I lowered my pen and turned to look at him. He was sitting up on the sofa, scowling at me.
“You don’t think I’m serious?” I said.
“You don’t know this woman,” Nick said. “She just showed up. She could be anyone.”
“Is it your mission to annoy the shit out of me today?” I asked him. “First I have to take a two-hour drive on the highway, and now any woman who likes me is up to something.”
“I didn’t say that.”
The headache was starting again. Nick and I liked to insult each other, but we didn’t fight like this. We usually just sat here, making up stupid stories for comics. That was what we’d done for seven years.
And then Nick had found Evie. And he got married. And now there was Tessa. Everything was fucking changing.
I’d had enough change in my life already. Way too much. Change made everything worse.

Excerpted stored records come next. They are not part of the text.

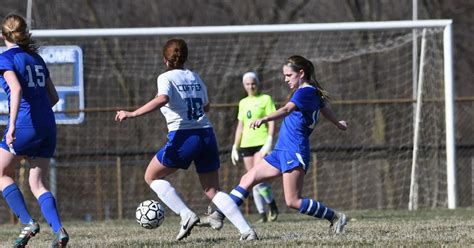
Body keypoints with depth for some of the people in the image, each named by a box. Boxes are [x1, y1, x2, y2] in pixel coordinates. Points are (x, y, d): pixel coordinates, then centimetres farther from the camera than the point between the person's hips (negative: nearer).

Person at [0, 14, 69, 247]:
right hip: (48, 125, 6)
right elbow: (53, 97, 18)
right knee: (37, 183, 9)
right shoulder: (36, 58, 17)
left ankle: (27, 222, -4)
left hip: (25, 124, -6)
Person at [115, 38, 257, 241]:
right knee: (212, 190, 12)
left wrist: (132, 114, -25)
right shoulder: (195, 77, 15)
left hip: (183, 137, -6)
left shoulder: (166, 78, -3)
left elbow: (162, 99, -23)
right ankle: (246, 230, -3)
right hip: (207, 134, 6)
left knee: (152, 177, 12)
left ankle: (186, 215, -4)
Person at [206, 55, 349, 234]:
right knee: (247, 179, 8)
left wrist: (264, 119, -48)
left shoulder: (305, 92, -14)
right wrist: (338, 124, 56)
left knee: (293, 201, -13)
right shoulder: (313, 92, 16)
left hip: (294, 152, -11)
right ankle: (219, 216, 8)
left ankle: (335, 218, -1)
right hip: (282, 151, 11)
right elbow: (325, 110, 36)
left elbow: (287, 109, -32)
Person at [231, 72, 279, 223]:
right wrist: (235, 147, 16)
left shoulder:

“You know what?” I said to Nick. “You’re right. Don’t worry about Tessa. I don’t know how long she’s going to be around.”
“What does that mean?”
I raised my eyebrows. “It means it’s a short-term relationship. You used to be pretty familiar with those.”
He scowled harder.
“We’re not getting married and having babies,” I said. “She’ll bail out after a while. In the meantime, I’m thirty fucking years old and the accident didn’t lower my IQ, so relax.”
Nick opened his mouth, probably to argue some more, but there was a knock on my front door. I checked the security feed. It was Evie. She’d left us to run some errands while we worked, and now she was back. I let her in.